Lee wrote to a fellow former general in December 1866: “As to the erection of a monument as contemplated; my conviction is that, however grateful the feeling of the south may be, the attempt in the present condition of the Country, would have the effect of delaying, rather than accelerating its realization; & of continuing, if it is not added, to the difficulties in which the people of the South work. “
The year before his death, Lee declined an invitation to a conspiracy of former Union and Confederate officers who had served in the Battle of Gettysburg, which a newspaper reported was partly aimed at discussing “enduring granite memorials”.
“I couldn’t add any material to the existing information on the subject,” Lee wrote. “Furthermore, I think it is smarter not to keep the wounds of war open, but to follow the examples of those nations that tried to remove the marks of the civil struggle, to commit to forgetting the feelings engendered.”

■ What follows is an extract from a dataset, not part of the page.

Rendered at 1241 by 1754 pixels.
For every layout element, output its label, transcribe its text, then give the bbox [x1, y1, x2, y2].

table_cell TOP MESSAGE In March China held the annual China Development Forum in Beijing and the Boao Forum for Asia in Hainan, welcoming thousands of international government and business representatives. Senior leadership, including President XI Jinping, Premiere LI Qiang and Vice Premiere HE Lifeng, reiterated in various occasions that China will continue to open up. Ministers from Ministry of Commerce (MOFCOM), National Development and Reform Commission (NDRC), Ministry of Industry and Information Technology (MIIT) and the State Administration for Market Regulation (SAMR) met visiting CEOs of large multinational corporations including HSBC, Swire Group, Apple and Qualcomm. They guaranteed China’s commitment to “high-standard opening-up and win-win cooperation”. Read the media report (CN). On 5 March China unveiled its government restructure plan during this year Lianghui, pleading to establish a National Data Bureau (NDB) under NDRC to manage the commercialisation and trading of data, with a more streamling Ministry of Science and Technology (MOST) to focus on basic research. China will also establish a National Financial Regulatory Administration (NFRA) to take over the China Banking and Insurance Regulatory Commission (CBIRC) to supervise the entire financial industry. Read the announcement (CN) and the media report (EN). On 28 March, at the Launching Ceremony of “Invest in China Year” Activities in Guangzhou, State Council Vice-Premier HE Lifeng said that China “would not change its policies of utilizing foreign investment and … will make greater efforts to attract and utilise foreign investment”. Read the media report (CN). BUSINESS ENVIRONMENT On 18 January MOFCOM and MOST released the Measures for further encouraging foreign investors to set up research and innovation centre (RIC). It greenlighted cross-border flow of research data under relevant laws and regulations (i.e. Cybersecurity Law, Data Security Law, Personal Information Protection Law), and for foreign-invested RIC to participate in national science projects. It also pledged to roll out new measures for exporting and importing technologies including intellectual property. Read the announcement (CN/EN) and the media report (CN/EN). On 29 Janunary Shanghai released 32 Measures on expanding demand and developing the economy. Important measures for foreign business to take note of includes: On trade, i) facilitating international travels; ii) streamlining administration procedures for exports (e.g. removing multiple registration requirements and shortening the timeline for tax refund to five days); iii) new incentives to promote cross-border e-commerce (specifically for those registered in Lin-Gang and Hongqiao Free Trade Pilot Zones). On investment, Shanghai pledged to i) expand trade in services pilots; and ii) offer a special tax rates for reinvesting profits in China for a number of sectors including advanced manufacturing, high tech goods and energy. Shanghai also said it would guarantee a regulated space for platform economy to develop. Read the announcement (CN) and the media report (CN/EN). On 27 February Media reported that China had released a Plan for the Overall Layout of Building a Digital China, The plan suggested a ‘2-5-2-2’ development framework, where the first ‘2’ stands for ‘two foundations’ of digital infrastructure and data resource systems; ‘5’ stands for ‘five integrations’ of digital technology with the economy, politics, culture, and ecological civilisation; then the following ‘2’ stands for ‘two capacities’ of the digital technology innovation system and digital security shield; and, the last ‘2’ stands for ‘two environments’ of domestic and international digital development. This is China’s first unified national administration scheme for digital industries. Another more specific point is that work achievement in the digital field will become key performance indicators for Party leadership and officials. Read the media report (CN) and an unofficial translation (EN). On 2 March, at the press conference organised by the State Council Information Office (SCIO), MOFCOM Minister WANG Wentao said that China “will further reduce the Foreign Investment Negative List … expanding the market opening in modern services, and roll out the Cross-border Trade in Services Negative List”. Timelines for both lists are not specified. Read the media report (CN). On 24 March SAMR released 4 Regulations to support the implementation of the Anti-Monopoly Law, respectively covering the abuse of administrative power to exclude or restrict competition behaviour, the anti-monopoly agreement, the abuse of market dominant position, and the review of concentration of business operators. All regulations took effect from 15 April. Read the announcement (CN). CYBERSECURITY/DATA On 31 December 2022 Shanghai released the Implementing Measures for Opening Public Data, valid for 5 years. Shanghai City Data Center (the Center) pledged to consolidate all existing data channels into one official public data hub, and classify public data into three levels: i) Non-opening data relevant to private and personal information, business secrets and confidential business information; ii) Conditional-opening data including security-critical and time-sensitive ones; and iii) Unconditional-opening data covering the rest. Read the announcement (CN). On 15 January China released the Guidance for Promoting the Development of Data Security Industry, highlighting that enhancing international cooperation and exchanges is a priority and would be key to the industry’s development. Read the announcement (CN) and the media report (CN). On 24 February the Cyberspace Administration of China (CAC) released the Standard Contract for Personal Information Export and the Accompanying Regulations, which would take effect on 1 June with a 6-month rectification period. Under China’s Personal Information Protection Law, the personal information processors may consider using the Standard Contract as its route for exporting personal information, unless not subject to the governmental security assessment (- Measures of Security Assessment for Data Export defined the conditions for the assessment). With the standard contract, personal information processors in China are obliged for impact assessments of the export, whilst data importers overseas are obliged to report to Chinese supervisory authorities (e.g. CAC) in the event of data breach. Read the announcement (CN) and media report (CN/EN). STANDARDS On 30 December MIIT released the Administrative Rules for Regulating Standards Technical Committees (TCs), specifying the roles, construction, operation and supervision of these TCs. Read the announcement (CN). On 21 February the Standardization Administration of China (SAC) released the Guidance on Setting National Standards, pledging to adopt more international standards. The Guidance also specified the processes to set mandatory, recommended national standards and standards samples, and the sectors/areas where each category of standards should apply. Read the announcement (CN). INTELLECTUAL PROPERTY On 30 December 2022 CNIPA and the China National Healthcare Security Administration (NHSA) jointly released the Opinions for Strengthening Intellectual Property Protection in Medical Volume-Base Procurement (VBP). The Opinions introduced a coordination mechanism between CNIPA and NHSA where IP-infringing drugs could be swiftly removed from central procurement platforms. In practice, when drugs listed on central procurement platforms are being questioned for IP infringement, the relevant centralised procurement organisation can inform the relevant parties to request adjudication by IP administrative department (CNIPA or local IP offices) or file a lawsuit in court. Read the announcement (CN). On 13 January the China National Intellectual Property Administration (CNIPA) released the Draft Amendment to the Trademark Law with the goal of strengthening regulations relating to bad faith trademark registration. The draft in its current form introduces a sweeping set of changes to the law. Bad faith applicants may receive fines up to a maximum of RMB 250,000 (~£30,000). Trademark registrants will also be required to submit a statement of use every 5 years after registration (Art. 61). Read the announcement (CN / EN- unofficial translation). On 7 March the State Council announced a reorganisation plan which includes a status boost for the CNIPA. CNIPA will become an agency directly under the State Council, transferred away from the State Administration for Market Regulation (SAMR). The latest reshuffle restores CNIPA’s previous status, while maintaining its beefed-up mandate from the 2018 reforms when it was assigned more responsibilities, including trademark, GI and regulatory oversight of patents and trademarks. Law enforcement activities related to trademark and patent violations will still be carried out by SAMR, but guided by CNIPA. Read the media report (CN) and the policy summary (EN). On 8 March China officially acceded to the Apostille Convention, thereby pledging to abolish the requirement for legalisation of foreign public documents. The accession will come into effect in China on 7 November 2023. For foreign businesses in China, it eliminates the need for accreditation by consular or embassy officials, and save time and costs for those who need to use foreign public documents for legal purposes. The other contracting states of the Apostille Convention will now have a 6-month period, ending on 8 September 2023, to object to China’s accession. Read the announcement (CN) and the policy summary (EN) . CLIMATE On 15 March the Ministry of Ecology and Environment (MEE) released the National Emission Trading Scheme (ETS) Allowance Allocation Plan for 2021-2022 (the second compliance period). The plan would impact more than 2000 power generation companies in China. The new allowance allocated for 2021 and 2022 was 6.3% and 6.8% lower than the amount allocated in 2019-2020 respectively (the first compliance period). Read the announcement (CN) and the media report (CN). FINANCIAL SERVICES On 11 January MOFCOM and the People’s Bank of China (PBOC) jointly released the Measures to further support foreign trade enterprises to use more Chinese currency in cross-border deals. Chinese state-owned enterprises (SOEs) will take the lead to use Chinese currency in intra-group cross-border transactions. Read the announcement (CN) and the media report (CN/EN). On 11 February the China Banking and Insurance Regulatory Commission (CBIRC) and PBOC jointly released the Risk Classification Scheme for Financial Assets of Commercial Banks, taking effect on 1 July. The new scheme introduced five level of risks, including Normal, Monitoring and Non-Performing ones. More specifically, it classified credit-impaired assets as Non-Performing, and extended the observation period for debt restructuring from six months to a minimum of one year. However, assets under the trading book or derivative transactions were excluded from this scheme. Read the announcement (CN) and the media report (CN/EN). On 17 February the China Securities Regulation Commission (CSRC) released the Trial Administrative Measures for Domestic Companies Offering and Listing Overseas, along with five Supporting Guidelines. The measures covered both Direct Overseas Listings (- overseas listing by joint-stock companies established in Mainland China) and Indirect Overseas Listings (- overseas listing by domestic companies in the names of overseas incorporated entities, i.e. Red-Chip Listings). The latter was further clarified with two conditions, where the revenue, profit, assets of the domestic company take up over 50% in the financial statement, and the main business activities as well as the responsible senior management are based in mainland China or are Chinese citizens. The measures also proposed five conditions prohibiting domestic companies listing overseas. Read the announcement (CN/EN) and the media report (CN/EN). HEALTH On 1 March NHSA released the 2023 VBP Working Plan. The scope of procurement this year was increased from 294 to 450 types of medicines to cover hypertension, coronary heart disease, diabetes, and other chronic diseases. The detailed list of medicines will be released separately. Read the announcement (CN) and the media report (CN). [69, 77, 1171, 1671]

For what it’s worth, descendants of Confederate luminaries Lee, Jefferson Davis and Stonewall Jackson, whose likenesses have also been removed from Monument Avenue, told CNN after the deadly 2017 protests in Charlottesville, Virginia, that they believed these monuments were no longer suitable for public display.
“We cannot ignore his decision to own slaves, his decision to go to war for the Confederacy and, ultimately, the fact that he was a white man fighting alongside white supremacy,” the descendants wrote. of Jackson. “While we are not ashamed of our great-grandfather, we are ashamed to benefit from white supremacy while our black family and friends suffer. We are ashamed of the monument.”
CNN’s Chris Boyette contributed to this report.